Royal Dutch Shell now plans to cut 2,800 jobs following its takeover of smaller rival BG Group. Shell said the cuts were in addition to previously announced plans to reduce its own headcount and contractor positions by 7,500 worldwide.

“Shell currently expects an overall potential reduction of approximately 2,800 roles globally across the combined group, or about 3% of the total combined group workforce,” Shell said in a statement. Shell, which will now seek approval from both sets of shareholders, remains on track to complete the deal in early 2016.

Shell’s $84 billion (79 billion euros) acquisition of BG Group has been cleared by authorities in China, Australia and Brazil, as well as the European Commission.
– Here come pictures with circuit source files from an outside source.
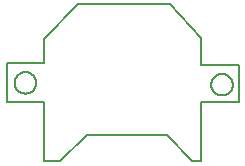
<source format=gbo>
G04 ( created by brdgerber.py ( brdgerber.py v0.1 2014-03-12 ) ) date 2015-07-07 22:24:22 EDT*
G04 Gerber Fmt 3.4, Leading zero omitted, Abs format*
%MOIN*%
%FSLAX34Y34*%
G01*
G70*
G90*
G04 APERTURE LIST*
%ADD17C,0.0026*%
%ADD19R,0.0250X0.0450*%
%ADD12C,0.0052*%
%ADD11R,0.1259X0.1259*%
%ADD21R,0.0236X0.0551*%
%ADD22C,0.0060*%
%ADD25C,0.0472*%
%ADD10R,0.1535X0.1535*%
%ADD13C,0.0050*%
%ADD14R,0.0450X0.0250*%
%ADD20C,0.0200*%
%ADD16R,0.0314X0.0314*%
%ADD24C,0.0100*%
%ADD15C,0.0045*%
%ADD23C,0.0080*%
%ADD18C,0.0040*%
G04 APERTURE END LIST*
G54D17*
D13*
G01X02676Y12545D02*
G01X03928Y12545D01*
D13*
G01X03928Y12545D02*
G01X03928Y13345D01*
D13*
G01X03928Y13345D02*
G01X05044Y14522D01*
D13*
G01X05044Y14522D02*
G01X08116Y14522D01*
D13*
G01X08116Y14522D02*
G01X09172Y13406D01*
D13*
G01X09172Y13406D02*
G01X09172Y12506D01*
D13*
G01X09172Y12506D02*
G01X10424Y12506D01*
D13*
G01X10424Y12506D02*
G01X10424Y11255D01*
D13*
G01X10424Y11255D02*
G01X09172Y11255D01*
D13*
G01X09172Y11255D02*
G01X09172Y09282D01*
D13*
G01X09172Y09282D02*
G01X08850Y09282D01*
D13*
G01X08850Y09282D02*
G01X08007Y10167D01*
D13*
G01X08007Y10167D02*
G01X05350Y10167D01*
D13*
G01X05350Y10167D02*
G01X04450Y09282D01*
D13*
G01X04450Y09282D02*
G01X03928Y09282D01*
D13*
G01X03928Y09282D02*
G01X03928Y11255D01*
D13*
G01X03928Y11255D02*
G01X02676Y11255D01*
D13*
G01X02676Y11255D02*
G01X02676Y12545D01*
D13*
G01X03661Y11900D02*
G01X03661Y11900D01*
G01X03661Y11909D01*
G01X03661Y11918D01*
G01X03660Y11926D01*
G01X03659Y11935D01*
G01X03658Y11944D01*
G01X03657Y11953D01*
G01X03656Y11962D01*
G01X03654Y11970D01*
G01X03652Y11979D01*
G01X03650Y11987D01*
G01X03648Y11996D01*
G01X03645Y12005D01*
G01X03643Y12013D01*
G01X03640Y12021D01*
G01X03637Y12030D01*
G01X03634Y12038D01*
G01X03630Y12046D01*
G01X03626Y12054D01*
G01X03623Y12062D01*
G01X03618Y12070D01*
G01X03614Y12077D01*
G01X03610Y12085D01*
G01X03605Y12093D01*
G01X03600Y12100D01*
G01X03595Y12107D01*
G01X03590Y12114D01*
G01X03585Y12121D01*
G01X03579Y12128D01*
G01X03574Y12135D01*
G01X03568Y12142D01*
G01X03562Y12148D01*
G01X03556Y12155D01*
G01X03549Y12161D01*
G01X03543Y12167D01*
G01X03536Y12173D01*
G01X03529Y12178D01*
G01X03522Y12184D01*
G01X03515Y12189D01*
G01X03508Y12194D01*
G01X03501Y12199D01*
G01X03494Y12204D01*
G01X03486Y12209D01*
G01X03478Y12213D01*
G01X03471Y12217D01*
G01X03463Y12222D01*
G01X03455Y12225D01*
G01X03447Y12229D01*
G01X03439Y12233D01*
G01X03431Y12236D01*
G01X03422Y12239D01*
G01X03414Y12242D01*
G01X03406Y12244D01*
G01X03397Y12247D01*
G01X03388Y12249D01*
G01X03380Y12251D01*
G01X03371Y12253D01*
G01X03363Y12255D01*
G01X03354Y12256D01*
G01X03345Y12257D01*
G01X03336Y12258D01*
G01X03327Y12259D01*
G01X03319Y12260D01*
G01X03310Y12260D01*
G01X03301Y12260D01*
G01X03292Y12260D01*
G01X03283Y12260D01*
G01X03275Y12259D01*
G01X03266Y12258D01*
G01X03257Y12257D01*
G01X03248Y12256D01*
G01X03239Y12255D01*
G01X03231Y12253D01*
G01X03222Y12251D01*
G01X03214Y12249D01*
G01X03205Y12247D01*
G01X03196Y12244D01*
G01X03188Y12242D01*
G01X03180Y12239D01*
G01X03171Y12236D01*
G01X03163Y12233D01*
G01X03155Y12229D01*
G01X03147Y12225D01*
G01X03139Y12222D01*
G01X03131Y12217D01*
G01X03124Y12213D01*
G01X03116Y12209D01*
G01X03108Y12204D01*
G01X03101Y12199D01*
G01X03094Y12194D01*
G01X03087Y12189D01*
G01X03080Y12184D01*
G01X03073Y12178D01*
G01X03066Y12173D01*
G01X03059Y12167D01*
G01X03053Y12161D01*
G01X03046Y12155D01*
G01X03040Y12148D01*
G01X03034Y12142D01*
G01X03028Y12135D01*
G01X03023Y12128D01*
G01X03017Y12121D01*
G01X03012Y12114D01*
G01X03007Y12107D01*
G01X03002Y12100D01*
G01X02997Y12093D01*
G01X02992Y12085D01*
G01X02988Y12077D01*
G01X02984Y12070D01*
G01X02979Y12062D01*
G01X02976Y12054D01*
G01X02972Y12046D01*
G01X02968Y12038D01*
G01X02965Y12030D01*
G01X02962Y12021D01*
G01X02959Y12013D01*
G01X02957Y12005D01*
G01X02954Y11996D01*
G01X02952Y11987D01*
G01X02950Y11979D01*
G01X02948Y11970D01*
G01X02946Y11962D01*
G01X02945Y11953D01*
G01X02944Y11944D01*
G01X02943Y11935D01*
G01X02942Y11926D01*
G01X02941Y11918D01*
G01X02941Y11909D01*
G01X02941Y11900D01*
G01X02941Y11891D01*
G01X02941Y11882D01*
G01X02942Y11874D01*
G01X02943Y11865D01*
G01X02944Y11856D01*
G01X02945Y11847D01*
G01X02946Y11838D01*
G01X02948Y11830D01*
G01X02950Y11821D01*
G01X02952Y11813D01*
G01X02954Y11804D01*
G01X02957Y11795D01*
G01X02959Y11787D01*
G01X02962Y11779D01*
G01X02965Y11770D01*
G01X02968Y11762D01*
G01X02972Y11754D01*
G01X02976Y11746D01*
G01X02979Y11738D01*
G01X02984Y11730D01*
G01X02988Y11723D01*
G01X02992Y11715D01*
G01X02997Y11707D01*
G01X03002Y11700D01*
G01X03007Y11693D01*
G01X03012Y11686D01*
G01X03017Y11679D01*
G01X03023Y11672D01*
G01X03028Y11665D01*
G01X03034Y11658D01*
G01X03040Y11652D01*
G01X03046Y11645D01*
G01X03053Y11639D01*
G01X03059Y11633D01*
G01X03066Y11627D01*
G01X03073Y11622D01*
G01X03080Y11616D01*
G01X03087Y11611D01*
G01X03094Y11606D01*
G01X03101Y11601D01*
G01X03108Y11596D01*
G01X03116Y11591D01*
G01X03124Y11587D01*
G01X03131Y11583D01*
G01X03139Y11578D01*
G01X03147Y11575D01*
G01X03155Y11571D01*
G01X03163Y11567D01*
G01X03171Y11564D01*
G01X03180Y11561D01*
G01X03188Y11558D01*
G01X03196Y11556D01*
G01X03205Y11553D01*
G01X03214Y11551D01*
G01X03222Y11549D01*
G01X03231Y11547D01*
G01X03239Y11545D01*
G01X03248Y11544D01*
G01X03257Y11543D01*
G01X03266Y11542D01*
G01X03275Y11541D01*
G01X03283Y11540D01*
G01X03292Y11540D01*
G01X03301Y11540D01*
G01X03310Y11540D01*
G01X03319Y11540D01*
G01X03327Y11541D01*
G01X03336Y11542D01*
G01X03345Y11543D01*
G01X03354Y11544D01*
G01X03363Y11545D01*
G01X03371Y11547D01*
G01X03380Y11549D01*
G01X03388Y11551D01*
G01X03397Y11553D01*
G01X03406Y11556D01*
G01X03414Y11558D01*
G01X03422Y11561D01*
G01X03431Y11564D01*
G01X03439Y11567D01*
G01X03447Y11571D01*
G01X03455Y11575D01*
G01X03463Y11578D01*
G01X03471Y11583D01*
G01X03478Y11587D01*
G01X03486Y11591D01*
G01X03494Y11596D01*
G01X03501Y11601D01*
G01X03508Y11606D01*
G01X03515Y11611D01*
G01X03522Y11616D01*
G01X03529Y11622D01*
G01X03536Y11627D01*
G01X03543Y11633D01*
G01X03549Y11639D01*
G01X03556Y11645D01*
G01X03562Y11652D01*
G01X03568Y11658D01*
G01X03574Y11665D01*
G01X03579Y11672D01*
G01X03585Y11679D01*
G01X03590Y11686D01*
G01X03595Y11693D01*
G01X03600Y11700D01*
G01X03605Y11707D01*
G01X03610Y11715D01*
G01X03614Y11723D01*
G01X03618Y11730D01*
G01X03623Y11738D01*
G01X03626Y11746D01*
G01X03630Y11754D01*
G01X03634Y11762D01*
G01X03637Y11770D01*
G01X03640Y11779D01*
G01X03643Y11787D01*
G01X03645Y11795D01*
G01X03648Y11804D01*
G01X03650Y11813D01*
G01X03652Y11821D01*
G01X03654Y11830D01*
G01X03656Y11838D01*
G01X03657Y11847D01*
G01X03658Y11856D01*
G01X03659Y11865D01*
G01X03660Y11874D01*
G01X03661Y11882D01*
G01X03661Y11891D01*
G01X03661Y11900D01*
D13*
G01X10217Y11840D02*
G01X10217Y11840D01*
G01X10217Y11849D01*
G01X10217Y11858D01*
G01X10216Y11866D01*
G01X10215Y11875D01*
G01X10214Y11884D01*
G01X10213Y11893D01*
G01X10212Y11902D01*
G01X10210Y11910D01*
G01X10208Y11919D01*
G01X10206Y11927D01*
G01X10204Y11936D01*
G01X10201Y11945D01*
G01X10199Y11953D01*
G01X10196Y11961D01*
G01X10193Y11970D01*
G01X10190Y11978D01*
G01X10186Y11986D01*
G01X10182Y11994D01*
G01X10179Y12002D01*
G01X10174Y12010D01*
G01X10170Y12017D01*
G01X10166Y12025D01*
G01X10161Y12033D01*
G01X10156Y12040D01*
G01X10151Y12047D01*
G01X10146Y12054D01*
G01X10141Y12061D01*
G01X10135Y12068D01*
G01X10130Y12075D01*
G01X10124Y12082D01*
G01X10118Y12088D01*
G01X10112Y12095D01*
G01X10105Y12101D01*
G01X10099Y12107D01*
G01X10092Y12113D01*
G01X10085Y12118D01*
G01X10078Y12124D01*
G01X10071Y12129D01*
G01X10064Y12134D01*
G01X10057Y12139D01*
G01X10050Y12144D01*
G01X10042Y12149D01*
G01X10034Y12153D01*
G01X10027Y12157D01*
G01X10019Y12162D01*
G01X10011Y12165D01*
G01X10003Y12169D01*
G01X09995Y12173D01*
G01X09987Y12176D01*
G01X09978Y12179D01*
G01X09970Y12182D01*
G01X09962Y12184D01*
G01X09953Y12187D01*
G01X09944Y12189D01*
G01X09936Y12191D01*
G01X09927Y12193D01*
G01X09919Y12195D01*
G01X09910Y12196D01*
G01X09901Y12197D01*
G01X09892Y12198D01*
G01X09883Y12199D01*
G01X09875Y12200D01*
G01X09866Y12200D01*
G01X09857Y12200D01*
G01X09848Y12200D01*
G01X09839Y12200D01*
G01X09831Y12199D01*
G01X09822Y12198D01*
G01X09813Y12197D01*
G01X09804Y12196D01*
G01X09795Y12195D01*
G01X09787Y12193D01*
G01X09778Y12191D01*
G01X09770Y12189D01*
G01X09761Y12187D01*
G01X09752Y12184D01*
G01X09744Y12182D01*
G01X09736Y12179D01*
G01X09727Y12176D01*
G01X09719Y12173D01*
G01X09711Y12169D01*
G01X09703Y12165D01*
G01X09695Y12162D01*
G01X09687Y12157D01*
G01X09680Y12153D01*
G01X09672Y12149D01*
G01X09664Y12144D01*
G01X09657Y12139D01*
G01X09650Y12134D01*
G01X09643Y12129D01*
G01X09636Y12124D01*
G01X09629Y12118D01*
G01X09622Y12113D01*
G01X09615Y12107D01*
G01X09609Y12101D01*
G01X09602Y12095D01*
G01X09596Y12088D01*
G01X09590Y12082D01*
G01X09584Y12075D01*
G01X09579Y12068D01*
G01X09573Y12061D01*
G01X09568Y12054D01*
G01X09563Y12047D01*
G01X09558Y12040D01*
G01X09553Y12033D01*
G01X09548Y12025D01*
G01X09544Y12017D01*
G01X09540Y12010D01*
G01X09535Y12002D01*
G01X09532Y11994D01*
G01X09528Y11986D01*
G01X09524Y11978D01*
G01X09521Y11970D01*
G01X09518Y11961D01*
G01X09515Y11953D01*
G01X09513Y11945D01*
G01X09510Y11936D01*
G01X09508Y11927D01*
G01X09506Y11919D01*
G01X09504Y11910D01*
G01X09502Y11902D01*
G01X09501Y11893D01*
G01X09500Y11884D01*
G01X09499Y11875D01*
G01X09498Y11866D01*
G01X09497Y11858D01*
G01X09497Y11849D01*
G01X09497Y11840D01*
G01X09497Y11831D01*
G01X09497Y11822D01*
G01X09498Y11814D01*
G01X09499Y11805D01*
G01X09500Y11796D01*
G01X09501Y11787D01*
G01X09502Y11778D01*
G01X09504Y11770D01*
G01X09506Y11761D01*
G01X09508Y11753D01*
G01X09510Y11744D01*
G01X09513Y11735D01*
G01X09515Y11727D01*
G01X09518Y11719D01*
G01X09521Y11710D01*
G01X09524Y11702D01*
G01X09528Y11694D01*
G01X09532Y11686D01*
G01X09535Y11678D01*
G01X09540Y11670D01*
G01X09544Y11663D01*
G01X09548Y11655D01*
G01X09553Y11647D01*
G01X09558Y11640D01*
G01X09563Y11633D01*
G01X09568Y11626D01*
G01X09573Y11619D01*
G01X09579Y11612D01*
G01X09584Y11605D01*
G01X09590Y11598D01*
G01X09596Y11592D01*
G01X09602Y11585D01*
G01X09609Y11579D01*
G01X09615Y11573D01*
G01X09622Y11567D01*
G01X09629Y11562D01*
G01X09636Y11556D01*
G01X09643Y11551D01*
G01X09650Y11546D01*
G01X09657Y11541D01*
G01X09664Y11536D01*
G01X09672Y11531D01*
G01X09680Y11527D01*
G01X09687Y11523D01*
G01X09695Y11518D01*
G01X09703Y11515D01*
G01X09711Y11511D01*
G01X09719Y11507D01*
G01X09727Y11504D01*
G01X09736Y11501D01*
G01X09744Y11498D01*
G01X09752Y11496D01*
G01X09761Y11493D01*
G01X09770Y11491D01*
G01X09778Y11489D01*
G01X09787Y11487D01*
G01X09795Y11485D01*
G01X09804Y11484D01*
G01X09813Y11483D01*
G01X09822Y11482D01*
G01X09831Y11481D01*
G01X09839Y11480D01*
G01X09848Y11480D01*
G01X09857Y11480D01*
G01X09866Y11480D01*
G01X09875Y11480D01*
G01X09883Y11481D01*
G01X09892Y11482D01*
G01X09901Y11483D01*
G01X09910Y11484D01*
G01X09919Y11485D01*
G01X09927Y11487D01*
G01X09936Y11489D01*
G01X09944Y11491D01*
G01X09953Y11493D01*
G01X09962Y11496D01*
G01X09970Y11498D01*
G01X09978Y11501D01*
G01X09987Y11504D01*
G01X09995Y11507D01*
G01X10003Y11511D01*
G01X10011Y11515D01*
G01X10019Y11518D01*
G01X10027Y11523D01*
G01X10034Y11527D01*
G01X10042Y11531D01*
G01X10050Y11536D01*
G01X10057Y11541D01*
G01X10064Y11546D01*
G01X10071Y11551D01*
G01X10078Y11556D01*
G01X10085Y11562D01*
G01X10092Y11567D01*
G01X10099Y11573D01*
G01X10105Y11579D01*
G01X10112Y11585D01*
G01X10118Y11592D01*
G01X10124Y11598D01*
G01X10130Y11605D01*
G01X10135Y11612D01*
G01X10141Y11619D01*
G01X10146Y11626D01*
G01X10151Y11633D01*
G01X10156Y11640D01*
G01X10161Y11647D01*
G01X10166Y11655D01*
G01X10170Y11663D01*
G01X10174Y11670D01*
G01X10179Y11678D01*
G01X10182Y11686D01*
G01X10186Y11694D01*
G01X10190Y11702D01*
G01X10193Y11710D01*
G01X10196Y11719D01*
G01X10199Y11727D01*
G01X10201Y11735D01*
G01X10204Y11744D01*
G01X10206Y11753D01*
G01X10208Y11761D01*
G01X10210Y11770D01*
G01X10212Y11778D01*
G01X10213Y11787D01*
G01X10214Y11796D01*
G01X10215Y11805D01*
G01X10216Y11814D01*
G01X10217Y11822D01*
G01X10217Y11831D01*
G01X10217Y11840D01*
M02*

</source>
The deal is aimed at helping Shell boost its flagging output thanks to BG’s strong position in LNG.

“I am delighted we now have all the pre-conditional approvals needed to move to the next important phase,” Shell CEO Ben van Beurden. “This is a strategic deal that will make Shell a more profitable and resilient company in a world where oil and gas prices could remain lower for some time.”

Marcellus Shale Crowding Out Other Gas From Northeast Markets

There is additional proof that the U.S. is about to become a net exporter of natural gas, if one observes developments in the Northeast. The region extending from Maine to New Jersey and Pennsylvania was a net exporter of gas at times in 2015, knocking down the region’s average pipeline gas imports from other parts of the U.S. and Canada to just 300 MMcf/d in  2015, according to data provider PointLogic Energy. That would be the lowest level back to 2007, if the trend persists, according to a Bloomberg report.

The data underscore how the flood of gas from the Marcellus and Utica shale formations in the eastern U.S. is transforming the country’s role in the global market. “The Marcellus has really come into its own,” said Dominick Chirichella, senior partner at the Energy Management Institute in New York. “There’s certainly no shortage of gas anywhere in the U.S now, and that means exports are around the corner.”

The U.S. is on course to become a net gas exporter in 2017, Jan Stuart, global energy economist at Credit Suisse Group in New York, said in a note to clients Dec. 9. Production may climb 6.3% in 2015 to 79.58 Bcf/d, reaching a record for the fifth consecutive year, government data show.

Natural gas futures have collapsed under the weight of the supply glut. Meanwhile, the first LNG in the Lower 48 states soon will open in Sabine Pass, LA.